Closed SilentCicero closed 7 years ago
Got it done, 510 bytes with safe scoping @kumavis @wavesoft =D
Are you gonna add examples to the README how to use this?
@styfle Yes, we will need to change the ReadMe.
Mainly..
function MyComponent(props, state, setState, hooks){
hooks.m.push(() => console.log('component did mount life cycle hook'));
hooks.d.push(() => console.log('did update life cycle hook'));
hooks.u.push(() => console.log('did unload life cycle hook'));
return H('div', 'My component body');
}
R(H(MyComponent), document.body);
So the life cycle hooks are added by pushing a method to the hook arrays. This allows for both, multiple hooks to be added, and for things like higher-order components to be created.

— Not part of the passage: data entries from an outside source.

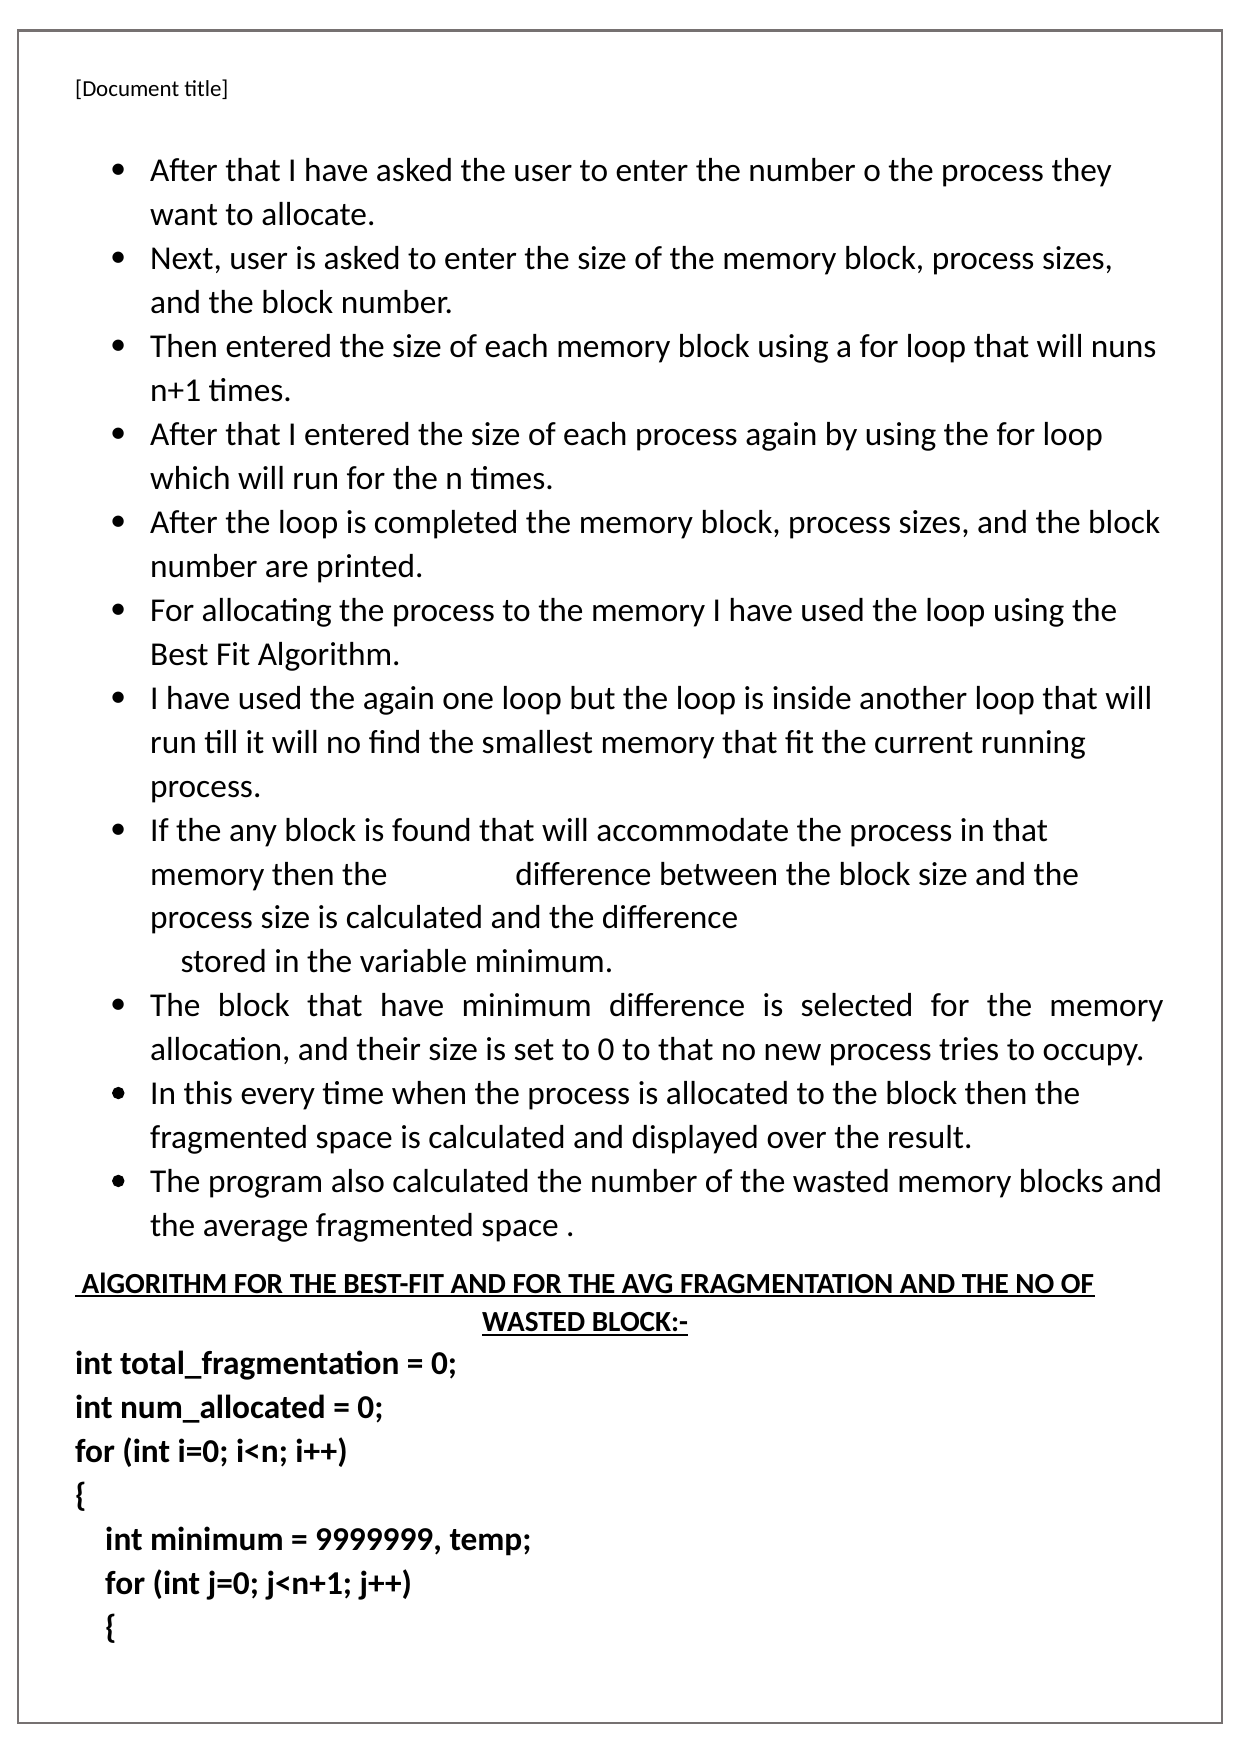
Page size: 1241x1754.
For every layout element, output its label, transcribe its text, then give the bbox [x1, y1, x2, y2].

text for (int j=0; j<n+1; j++) [75, 1562, 1165, 1603]
list If the any block is found that will accommodate the process in that memory then the difference between the block size and the process size is calculated and the difference [112, 808, 1165, 937]
text int minimum = 9999999, temp; [75, 1518, 1165, 1559]
list After the loop is completed the memory block, process sizes, and the block number are printed. [112, 501, 1165, 586]
list The block that have minimum difference is selected for the memory allocation, and their size is set to 0 to that no new process tries to occupy. [112, 984, 1165, 1069]
list I have used the again one loop but the loop is inside another loop that will run till it will no find the smallest memory that fit the current running process. [112, 677, 1165, 805]
text WASTED BLOCK:- [75, 1303, 1165, 1339]
text AlGORITHM FOR THE BEST-FIT AND FOR THE AVG FRAGMENTATION AND THE NO OF [75, 1265, 1165, 1300]
text int num_allocated = 0; [75, 1386, 1165, 1427]
text { [75, 1606, 1165, 1647]
text for (int i=0; i<n; i++) [75, 1430, 1165, 1471]
list For allocating the process to the memory I have used the loop using the Best Fit Algorithm. [112, 589, 1165, 673]
text stored in the variable minimum. [75, 940, 1165, 981]
text { [75, 1474, 1165, 1515]
list Then entered the size of each memory block using a for loop that will nuns n+1 times. [112, 325, 1165, 410]
list The program also calculated the number of the wasted memory blocks and the average fragmented space . [112, 1160, 1165, 1245]
list After that I have asked the user to enter the number o the process they want to allocate. [112, 149, 1165, 234]
text int total_fragmentation = 0; [75, 1342, 1165, 1383]
list Next, user is asked to enter the size of the memory block, process sizes, and the block number. [112, 237, 1165, 322]
list After that I entered the size of each process again by using the for loop which will run for the n times. [112, 413, 1165, 498]
list In this every time when the process is allocated to the block then the fragmented space is calculated and displayed over the result. [112, 1072, 1165, 1157]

Right now we are dealing with a scope/state sharing component design problem (it can be avoided however, if every component returns at least a single element as their child's first node (that isn't another component). We are figuring out a way to collapse this now. Gonna be hard though, we only have a few bytes left ;)
Ow yeah ✨ Awesome work @SilentCicero :1st_place_medal: I am going to give it a spin and merge 👍
Hmm @SilentCicero what's your "build" command? Because when I try to minify this it gets down to 520 bytes :thinking:
@wavesoft just using npm run build:uglify
, 508 bytes by the latest count.
@wavesoft I really want to solve that higher component problem. See gitter.
👷 LET'S MERGE THIS ! 👷
You can now add multiple lifecycle hooks per component. The life cycle variables are arrays, which functions can be pushed too.